By this time Conan Doyle had given up practicing medicine entirely to write. He yearned to concentrate on his historical novels and, despite his success, saw Holmes as ‘taking his mind from better things’. So, after only two years, in 1893 he decided to kill him off in ‘The Final Problem’, where Holmes famously met his end alongside his nemesis Professor Moriarty. The public outcry was instant: women wept, men donned black armbands and subscriptions to The Strand plummeted by over 20,000, yet Conan Doyle was unmoved: ‘I feel towards him as I do toward paté de foie gras, of which I once ate too much, so that the name of it gives me a sickly feeling to this day’. It wasn’t until 1901 that Holmes reappeared in The Hound of the Baskervilles (a story that predated his death) and, with the public clambering for more, Doyle finally brought him back to life in ‘The Adventure of the Empty House’(1903). By the beginning of the twentieth century the fan base for Sherlock Holmes was massive and far-reaching, from a Boston cabby in America to Abdul Hamid II, the then Sultan of Turkey, and has continued growing to this day. There have been countless stage productions and films, with Holmes defined by such actors as Basil Rathbone, Jeremy Brett and Michael Caine. And the stories weren’t merely entertainment; the investigative methods Conan Doyle used are said to have had a huge influence on police processes at the time.
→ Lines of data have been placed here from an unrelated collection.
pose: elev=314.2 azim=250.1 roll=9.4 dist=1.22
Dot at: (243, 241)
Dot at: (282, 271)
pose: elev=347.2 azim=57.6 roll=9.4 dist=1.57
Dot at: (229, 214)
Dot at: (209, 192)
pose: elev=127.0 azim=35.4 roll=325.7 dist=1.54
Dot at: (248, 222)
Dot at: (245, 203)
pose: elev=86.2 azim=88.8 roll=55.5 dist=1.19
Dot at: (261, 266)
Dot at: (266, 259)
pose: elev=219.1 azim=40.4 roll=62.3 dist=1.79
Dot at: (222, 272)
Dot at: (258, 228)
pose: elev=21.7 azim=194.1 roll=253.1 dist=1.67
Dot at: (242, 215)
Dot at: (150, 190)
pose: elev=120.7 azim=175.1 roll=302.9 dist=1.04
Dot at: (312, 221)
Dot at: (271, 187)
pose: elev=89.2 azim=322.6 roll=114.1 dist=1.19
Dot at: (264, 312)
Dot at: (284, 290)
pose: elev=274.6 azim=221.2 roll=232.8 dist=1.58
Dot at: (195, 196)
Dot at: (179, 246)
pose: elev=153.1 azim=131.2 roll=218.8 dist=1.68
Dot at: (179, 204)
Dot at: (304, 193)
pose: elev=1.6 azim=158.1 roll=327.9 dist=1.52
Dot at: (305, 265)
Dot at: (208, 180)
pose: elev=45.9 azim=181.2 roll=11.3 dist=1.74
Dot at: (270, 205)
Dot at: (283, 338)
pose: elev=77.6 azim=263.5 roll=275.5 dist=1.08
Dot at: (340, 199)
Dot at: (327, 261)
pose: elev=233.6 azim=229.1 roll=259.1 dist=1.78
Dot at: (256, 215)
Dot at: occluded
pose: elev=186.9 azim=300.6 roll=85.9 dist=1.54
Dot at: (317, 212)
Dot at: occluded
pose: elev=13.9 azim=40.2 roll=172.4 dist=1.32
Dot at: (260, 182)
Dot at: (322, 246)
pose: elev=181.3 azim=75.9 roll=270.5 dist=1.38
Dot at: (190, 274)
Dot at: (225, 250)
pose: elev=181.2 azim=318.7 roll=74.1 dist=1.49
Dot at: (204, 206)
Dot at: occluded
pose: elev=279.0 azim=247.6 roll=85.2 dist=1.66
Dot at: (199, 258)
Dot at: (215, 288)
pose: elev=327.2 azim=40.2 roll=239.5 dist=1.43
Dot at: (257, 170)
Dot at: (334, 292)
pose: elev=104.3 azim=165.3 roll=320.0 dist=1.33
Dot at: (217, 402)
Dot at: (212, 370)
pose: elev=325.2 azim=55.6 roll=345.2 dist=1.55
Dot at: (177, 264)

Although Arthur Conan Doyle’s name will always be synonymous with Sherlock Holmes, his volume of works was huge and wide ranging, including historical fiction such as Micah Clarke and The White Company, histories of the Boer War and World War One, as well as the Professor Challenger stories, The Lost World (seen as the inspiration for Michael Crichton’s hugely popular Jurassic Park) and The Poison Belt. Conan Doyle’s fascination with spiritualism very much governed his outlook later on in life and he wrote The Coming of the Fairies in response to the case of the Cottingley fairies. Many fans found it hard to associate the creator of a detective so wedded to cool logic and fact with this ardent champion of the supernatural, but he never swayed in his beliefs.

Conan Doyle died in 1930 at the age of seventy-one, with his beloved Jean by his side and was buried in the grounds of Windlesham, with the headstone inscribed, at his request, ‘Steel True, Blade Straight’. Sir Winston Churchill said, ‘I had a great admiration for him. Of course I read every Sherlock Holmes story…[they] have certainly found a permanent place in English literature.’